Blue Toon chairman Rodger Morrison revealed the offer was made last week during preliminary discussions over possible action to ease the financial pressure on the Balmoor club during the current shutdown.
But the chairman said he immediately turned down their offer.
And staff - both playing and non-playing - have now been placed on furlough following confirmation that those with two jobs, such as part-time footballers, would be eligible for 80 per cent wages for each of them under the Government’s scheme.
Mr Morrison said: “At our first meeting all the management staff, led by Jim, said they didn’t want any pay and quite a few of the players were of the same mind. But nobody can go without pay so that really didn’t sit well with me. But it was greatly appreciated.
“To be fair my internal staff all offered the same as well.
“There was a scenario where we didn’t know if some players would be getting paid, but it was announced that you would [still] be getting 80 per cent if you had two jobs.
“Again I thank them very much [for volunteering to go without pay whatsoever] but they have now all been placed on furlough.”
But while expressing his gratitude to his players and staff, the Balmoor supremo admitted he was less impressed with the apparent reluctance of banks to support football clubs, such as Peterhead, in view of their place at the heart of their local communities.
Mr Morrison said: “The Government have been good, coming away with loads of initiatives, but unfortunately besides the furlough football clubs are not getting any kind of funding at this moment in time.
“Even on the furlough you’ve got to find the money yourself to pay the wages and then hopefully get it back some time in the future. It’s looking like June at the moment, so it’s still a struggle.
“We got through the first pay round to pay the 80 per cent but I’m sure we’ll have the same problem finding the cash to pay again come the end of this month.
“Banks I’m annoyed with. They’ve never been supportive of any football club but after the last bailout, of their making, I thought they might have been sympathetic to some football clubs, but no.
“For example we have no loans and only work with a moderate overdraft and what we were looking for was an increase in our overdraft. But it was a straight ‘no’.
“They will have the perfect excuse coming from the Government - most clubs are very, very fortunate if they can break even and it’s a real get-out clause for them. They’re not going to be supporting ‘failing’ businesses.
“There hasn’t been a failure in football for I don’t know how long and I would have thought that at this particular time there could have been some kind of opportunity to assist clubs which are at the heart of the community.
“We do so much for free within the community but, no, it’s not counting at this moment.”
The chairman says the club is looking to launch a fundraising initiative this week to try to generate some much-needed cash, but has ruled out putting season tickets for next season on sale.
He said: “The club is in complete shutdown but the board is working behind the scenes with key staff on conference calls on a daily basis, trying to keep up as much as is practical with an ever-evolving situation.
“You are always looking for other avenue so hopefully we’re going to get something up and running this week as a fundraiser to see if it can help us alleviate the problems.
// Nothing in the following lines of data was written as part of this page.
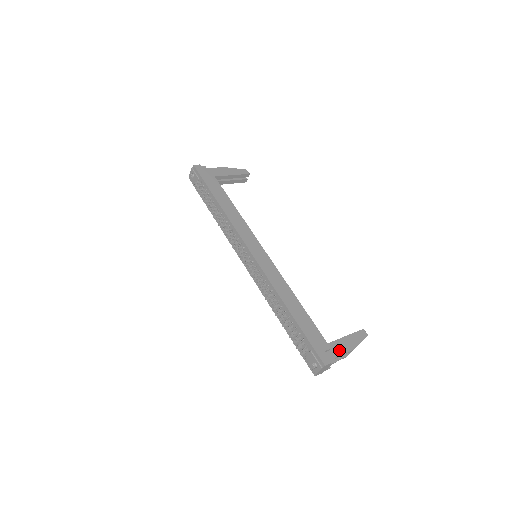
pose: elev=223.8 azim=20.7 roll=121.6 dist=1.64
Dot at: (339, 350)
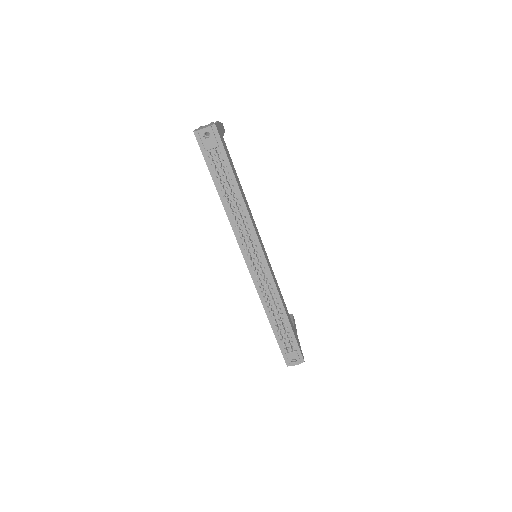
Dot at: occluded
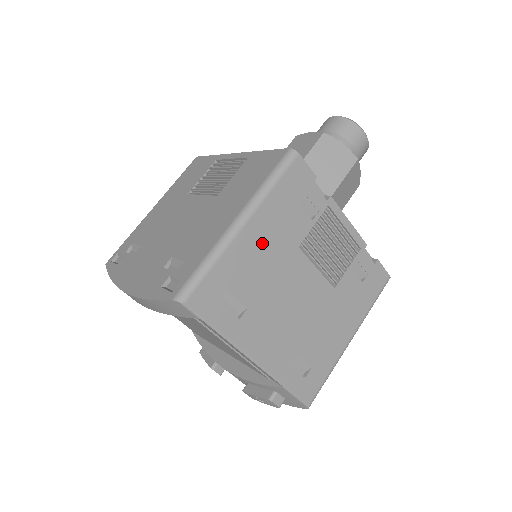
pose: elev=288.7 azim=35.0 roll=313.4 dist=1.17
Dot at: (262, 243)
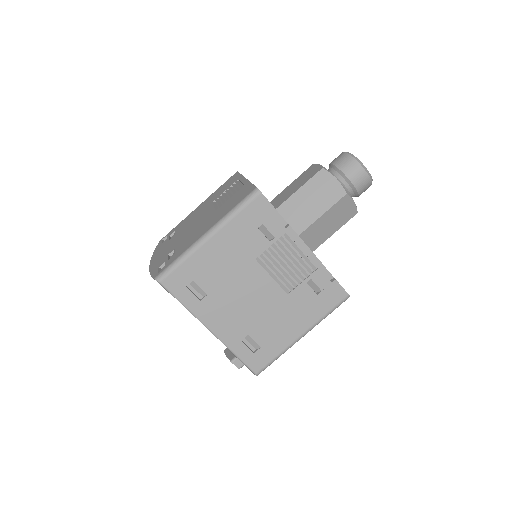
Dot at: (223, 252)
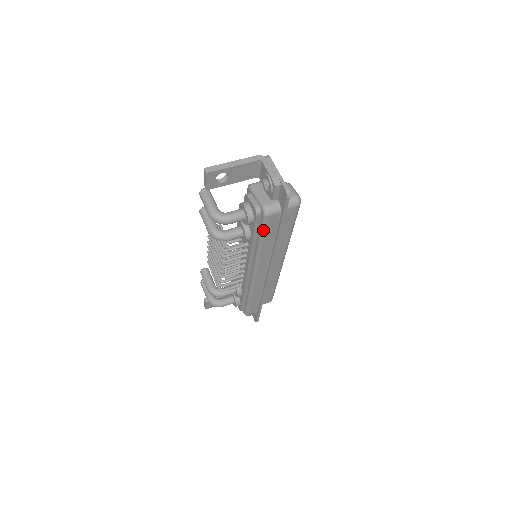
“We don’t have a big enough fan base compared to some of the bigger clubs, but I think it would be wrong even trying to sell forward the season tickets. You don’t know when the season’s going to be and obviously a lot of people will be nervous, financially, in their own world without offering things to fans.
“We’re fortunate that we’ve got a big corporate side involving the business sector and patrons and I’ve been really encouraged by all their support to continue through the bad times, the likes of Score, Asco, James Jamieson.
“I’ve been really heartened with their encouragement and that they’re still going to keep paying during this crisis. As of yet I haven’t had one person phoning up to cancel anything.”
“We’re putting in long days behind the scenes and a big ‘thank you’ goes to the staff who are assisting in keeping the club alive and being ready for a new season, whenever it should materialise.
“But looking at what’s happening you have to keep everything in perspective.”
The chairman has also come in for praise from player/coach Si Ferry for the manner in which he conducted negotiations over wage reductions with a group which included him, along with bossMcInally, assistant Davie Nicholls and club skipper Scott Brown.
Ferry told the club website: “The chairman was open and honest and you do not always get that from people at the top of clubs.
“He told us what money the club has, what money was no longer coming in and what money was due to go out.”
“Also Ian Grant who was a big backer left earlier in the season and the club is not in the financial position it once was.”
“We went into the discussions knowing that Peterhead would be in difficult times if wages continued to be paid with no income coming in. Members of the management team and some of the players were willing to give up all or some of their wages to protect those who were getting to be stretched the furthest.”
“The chairman wanted to give everyone the majority of what they are due but he did not know if that was possible. To be fair to him he has gone out and made that happen. He has brought in fresh investment at a difficult time for everyone and he deserves credit for that.”